Shallow analysis from anti-war "statesmen"

Tony Blankley takes issue with the cut-and-run Senators – and succinctly states the issue on which they ought to be focused.

He is, to be charitable, less than impressed with their reasons for declaring defeat and going home.

I haven't seen such uncritical thinking since I hid under my bed sheets to get away from the monsters back when I was 3 years old.

Whether they are talking about war weariness, grief over casualties, fear of their upcoming elections, disappointment with the current Iraqi government or general irritation with the incumbent president: What in the world do such misgivings of U.S. senators have to do with whether we should continue to advance our vital national security interests?

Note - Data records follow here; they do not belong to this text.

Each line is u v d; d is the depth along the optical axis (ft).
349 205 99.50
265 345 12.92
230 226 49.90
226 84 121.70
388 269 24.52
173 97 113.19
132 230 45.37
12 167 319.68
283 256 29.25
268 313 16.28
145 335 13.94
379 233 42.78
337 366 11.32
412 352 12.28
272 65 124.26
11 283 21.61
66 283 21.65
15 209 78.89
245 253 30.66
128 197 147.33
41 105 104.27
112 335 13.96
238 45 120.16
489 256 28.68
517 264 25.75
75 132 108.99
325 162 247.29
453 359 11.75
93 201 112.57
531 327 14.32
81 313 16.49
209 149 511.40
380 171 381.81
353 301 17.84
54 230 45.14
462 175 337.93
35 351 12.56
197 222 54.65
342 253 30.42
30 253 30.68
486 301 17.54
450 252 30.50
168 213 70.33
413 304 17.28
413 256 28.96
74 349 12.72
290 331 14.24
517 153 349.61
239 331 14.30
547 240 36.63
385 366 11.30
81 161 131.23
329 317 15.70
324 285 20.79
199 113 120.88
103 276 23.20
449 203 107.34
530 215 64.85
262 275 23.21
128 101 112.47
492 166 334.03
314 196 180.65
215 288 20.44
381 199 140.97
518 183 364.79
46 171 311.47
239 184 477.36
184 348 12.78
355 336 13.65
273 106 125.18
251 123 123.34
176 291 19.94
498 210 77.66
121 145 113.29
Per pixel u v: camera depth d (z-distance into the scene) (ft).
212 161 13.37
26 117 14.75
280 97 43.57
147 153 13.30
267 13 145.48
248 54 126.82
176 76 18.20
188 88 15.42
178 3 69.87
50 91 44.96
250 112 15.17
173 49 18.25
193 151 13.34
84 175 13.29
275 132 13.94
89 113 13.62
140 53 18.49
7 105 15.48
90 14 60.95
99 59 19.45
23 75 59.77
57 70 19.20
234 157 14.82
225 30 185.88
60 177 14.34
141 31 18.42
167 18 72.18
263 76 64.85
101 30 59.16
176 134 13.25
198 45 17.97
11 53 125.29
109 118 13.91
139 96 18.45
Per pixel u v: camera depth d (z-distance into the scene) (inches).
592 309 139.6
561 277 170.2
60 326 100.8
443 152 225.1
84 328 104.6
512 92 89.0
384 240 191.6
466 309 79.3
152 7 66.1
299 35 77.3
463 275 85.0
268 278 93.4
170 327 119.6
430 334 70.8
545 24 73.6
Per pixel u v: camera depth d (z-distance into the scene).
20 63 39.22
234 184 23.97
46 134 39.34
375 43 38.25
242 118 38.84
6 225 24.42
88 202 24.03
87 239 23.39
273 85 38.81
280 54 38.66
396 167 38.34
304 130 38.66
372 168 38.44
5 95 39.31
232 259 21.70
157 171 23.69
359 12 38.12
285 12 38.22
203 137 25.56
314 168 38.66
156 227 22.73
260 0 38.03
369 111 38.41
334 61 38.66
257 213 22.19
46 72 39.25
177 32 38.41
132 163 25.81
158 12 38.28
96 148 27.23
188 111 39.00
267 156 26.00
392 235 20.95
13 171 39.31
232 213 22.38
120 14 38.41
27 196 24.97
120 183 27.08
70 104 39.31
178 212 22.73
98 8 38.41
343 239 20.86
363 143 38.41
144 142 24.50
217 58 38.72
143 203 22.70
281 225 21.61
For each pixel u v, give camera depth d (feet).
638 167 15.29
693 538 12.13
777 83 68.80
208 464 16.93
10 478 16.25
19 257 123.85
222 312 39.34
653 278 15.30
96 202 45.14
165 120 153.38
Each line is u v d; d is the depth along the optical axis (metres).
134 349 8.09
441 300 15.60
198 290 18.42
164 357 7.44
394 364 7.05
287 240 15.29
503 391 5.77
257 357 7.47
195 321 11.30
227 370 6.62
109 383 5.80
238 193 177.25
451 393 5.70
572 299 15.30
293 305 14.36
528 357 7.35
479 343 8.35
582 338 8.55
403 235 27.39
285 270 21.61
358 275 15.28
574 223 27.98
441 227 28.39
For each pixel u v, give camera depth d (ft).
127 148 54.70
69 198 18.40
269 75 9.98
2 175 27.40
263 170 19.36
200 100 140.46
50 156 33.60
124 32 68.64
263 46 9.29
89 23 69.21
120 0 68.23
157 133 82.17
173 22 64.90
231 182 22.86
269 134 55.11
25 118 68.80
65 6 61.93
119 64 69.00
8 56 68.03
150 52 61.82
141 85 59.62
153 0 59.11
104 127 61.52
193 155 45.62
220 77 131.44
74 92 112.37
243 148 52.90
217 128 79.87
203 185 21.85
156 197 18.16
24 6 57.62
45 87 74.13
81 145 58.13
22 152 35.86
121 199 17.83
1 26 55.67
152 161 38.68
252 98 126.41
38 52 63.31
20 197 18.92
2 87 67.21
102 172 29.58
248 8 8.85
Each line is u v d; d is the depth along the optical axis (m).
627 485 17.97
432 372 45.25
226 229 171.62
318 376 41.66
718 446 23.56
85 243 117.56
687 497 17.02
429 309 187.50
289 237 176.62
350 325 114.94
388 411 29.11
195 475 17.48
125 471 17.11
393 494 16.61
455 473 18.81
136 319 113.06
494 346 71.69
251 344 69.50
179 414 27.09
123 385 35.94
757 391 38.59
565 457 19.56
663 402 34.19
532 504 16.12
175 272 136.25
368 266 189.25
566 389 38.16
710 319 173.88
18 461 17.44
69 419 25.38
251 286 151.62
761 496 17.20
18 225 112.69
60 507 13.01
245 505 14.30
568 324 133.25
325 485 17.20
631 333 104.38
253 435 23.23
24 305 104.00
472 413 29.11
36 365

None of these senators has even addressed the question of whether the U.S. is safer if we leave Iraq than if we stay. Isn't that the key question? The question is not whether the Iraqi government deserves American sacrifice on their behalf. Our sons and daughters are not fighting, being grievously wounded and dying for Iraq — but for American vital interests. If this were just about Iraqi democracy, I might join the screaming for a quick exit.

But if al Qaeda can plausibly claim they drove America out of Iraq (just as they drove the Soviet Union out of Afghanistan) they will gain literally millions of new adherents in their struggle to destroy America and the West. We will then pay in blood, treasure and future wars vastly more than we are paying today to manage and eventually win our struggle in Iraq.

Our staying power, unflinching persistence in the face of adversity, muscular capacity to impose order on chaos and eventual slaughtering of terrorists who are trying to drive us out will do more to win the "hearts and minds" of potentially radical Islamists around the world than all the little sermons about our belief in Islam as the religion of peace. As Osama bin Laden once famously observed, people follow the strong horse.

We have two choices: Use our vast resources to prove we are the strong horse; or get ready to be taken to the glue factory.

When Blankley mentions Bin Laden’s “strong horse” quote, he omits the context; it was prompted by the Clinton administration’s quick exit from Somalia in the aftermath of the “Blackhawk Down” battle, wherein the U.S. Army lost less than 20 GIs.

Despite the courage of the 1st Mountain Division and men like U.S. Army Sgt. First Class Randy Shugart and Master Sgt. Gary Gordon, both of whom won the Medal of Honor, and despite the vast number of enemy killed at relatively little cost, the fact that the U.S. rapidly withdrew from the African nation led bin Laden and his terrorist jihadi cohorts to surmise that America – and Americans – didn’t have the fortitude to fight and win the long war, that despite our weaponry, wealth and size, we lacked the stamina and civilizational self-confidence to stay the course.

Bin Laden concluded that we were a paper tiger, the weak horse.

Fleeing Iraq will prove that we’ve learned nothing in the intervening years, and serve to further embolden our enemies.

Too bad our so-called statesmen are too short-sighted to see it.